_WHAT YOU ARE ASKED TO DO_
Your job with the data below: print everything from the line that holds "X1050251Y844000D3*" down to the line that holds "X3969000Y844000D3*", ends included, exactly, and nothing else.

########

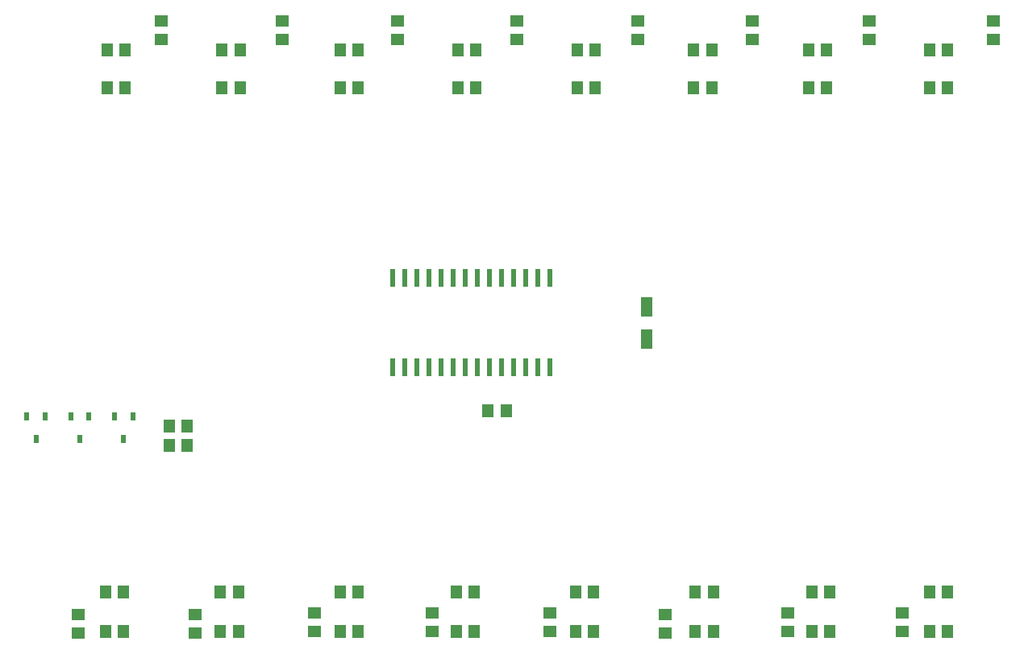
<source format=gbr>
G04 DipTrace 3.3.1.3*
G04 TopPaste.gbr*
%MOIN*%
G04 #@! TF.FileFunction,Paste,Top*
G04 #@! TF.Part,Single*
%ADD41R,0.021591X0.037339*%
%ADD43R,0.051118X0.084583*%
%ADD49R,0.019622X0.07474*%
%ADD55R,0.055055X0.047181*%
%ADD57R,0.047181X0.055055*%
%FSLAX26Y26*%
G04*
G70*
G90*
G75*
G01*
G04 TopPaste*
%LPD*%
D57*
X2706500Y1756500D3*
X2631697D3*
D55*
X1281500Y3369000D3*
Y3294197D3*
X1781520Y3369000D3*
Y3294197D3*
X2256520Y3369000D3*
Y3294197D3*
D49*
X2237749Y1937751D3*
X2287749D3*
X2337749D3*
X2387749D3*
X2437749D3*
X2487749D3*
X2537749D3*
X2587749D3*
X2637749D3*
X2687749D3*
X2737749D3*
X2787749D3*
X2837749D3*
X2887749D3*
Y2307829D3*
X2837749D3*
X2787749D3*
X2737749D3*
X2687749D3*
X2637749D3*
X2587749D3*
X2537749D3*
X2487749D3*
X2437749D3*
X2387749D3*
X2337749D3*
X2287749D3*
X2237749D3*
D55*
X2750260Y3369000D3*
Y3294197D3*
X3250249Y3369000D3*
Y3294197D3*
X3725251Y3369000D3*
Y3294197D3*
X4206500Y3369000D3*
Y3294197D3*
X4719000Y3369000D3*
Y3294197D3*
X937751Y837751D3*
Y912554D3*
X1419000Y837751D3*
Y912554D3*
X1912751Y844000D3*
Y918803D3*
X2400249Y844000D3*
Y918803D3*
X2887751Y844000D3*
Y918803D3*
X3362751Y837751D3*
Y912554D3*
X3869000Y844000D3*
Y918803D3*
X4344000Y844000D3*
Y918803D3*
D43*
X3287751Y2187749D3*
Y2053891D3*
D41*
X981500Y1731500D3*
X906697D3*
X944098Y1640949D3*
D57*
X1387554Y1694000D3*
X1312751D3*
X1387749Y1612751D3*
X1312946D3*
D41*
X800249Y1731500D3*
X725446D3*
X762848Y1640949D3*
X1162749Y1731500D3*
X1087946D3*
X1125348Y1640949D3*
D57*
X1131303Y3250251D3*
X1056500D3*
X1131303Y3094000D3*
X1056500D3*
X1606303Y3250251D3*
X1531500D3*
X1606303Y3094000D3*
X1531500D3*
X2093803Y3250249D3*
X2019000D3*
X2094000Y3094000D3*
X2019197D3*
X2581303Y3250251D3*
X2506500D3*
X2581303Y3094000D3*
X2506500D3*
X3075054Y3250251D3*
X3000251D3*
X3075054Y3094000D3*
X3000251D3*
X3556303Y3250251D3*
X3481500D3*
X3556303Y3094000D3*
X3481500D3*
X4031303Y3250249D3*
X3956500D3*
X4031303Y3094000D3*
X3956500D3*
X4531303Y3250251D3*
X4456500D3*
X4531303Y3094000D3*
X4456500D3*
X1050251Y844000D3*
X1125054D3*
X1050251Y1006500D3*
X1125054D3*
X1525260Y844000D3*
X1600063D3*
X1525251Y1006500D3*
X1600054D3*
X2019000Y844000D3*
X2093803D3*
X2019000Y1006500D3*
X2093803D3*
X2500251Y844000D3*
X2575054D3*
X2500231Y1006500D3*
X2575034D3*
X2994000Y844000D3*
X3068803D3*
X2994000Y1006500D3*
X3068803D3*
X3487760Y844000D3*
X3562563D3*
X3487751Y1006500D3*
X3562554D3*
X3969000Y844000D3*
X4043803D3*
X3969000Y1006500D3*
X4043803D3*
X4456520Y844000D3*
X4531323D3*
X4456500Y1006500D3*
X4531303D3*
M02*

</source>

########

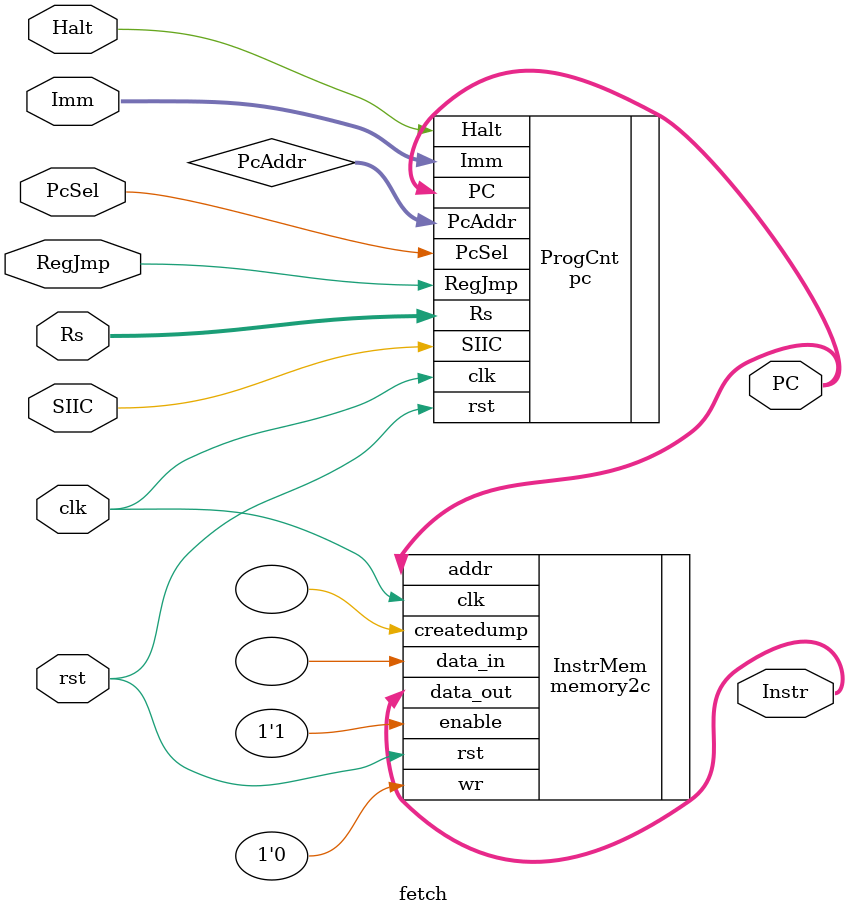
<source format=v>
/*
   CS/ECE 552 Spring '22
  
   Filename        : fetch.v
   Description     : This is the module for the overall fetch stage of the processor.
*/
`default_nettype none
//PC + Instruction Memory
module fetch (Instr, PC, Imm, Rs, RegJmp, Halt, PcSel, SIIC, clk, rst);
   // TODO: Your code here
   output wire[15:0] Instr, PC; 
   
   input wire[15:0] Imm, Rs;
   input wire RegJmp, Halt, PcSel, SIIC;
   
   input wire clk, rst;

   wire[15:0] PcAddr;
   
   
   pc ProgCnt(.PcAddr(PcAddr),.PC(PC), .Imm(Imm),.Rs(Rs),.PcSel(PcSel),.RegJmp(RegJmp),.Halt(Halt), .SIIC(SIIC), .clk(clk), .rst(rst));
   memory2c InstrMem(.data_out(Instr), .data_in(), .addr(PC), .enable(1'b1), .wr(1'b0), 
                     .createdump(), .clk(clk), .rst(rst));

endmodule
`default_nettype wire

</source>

########

_WRITTEN REPLY_
X1050251Y844000D3*
X1125054D3*
X1050251Y1006500D3*
X1125054D3*
X1525260Y844000D3*
X1600063D3*
X1525251Y1006500D3*
X1600054D3*
X2019000Y844000D3*
X2093803D3*
X2019000Y1006500D3*
X2093803D3*
X2500251Y844000D3*
X2575054D3*
X2500231Y1006500D3*
X2575034D3*
X2994000Y844000D3*
X3068803D3*
X2994000Y1006500D3*
X3068803D3*
X3487760Y844000D3*
X3562563D3*
X3487751Y1006500D3*
X3562554D3*
X3969000Y844000D3*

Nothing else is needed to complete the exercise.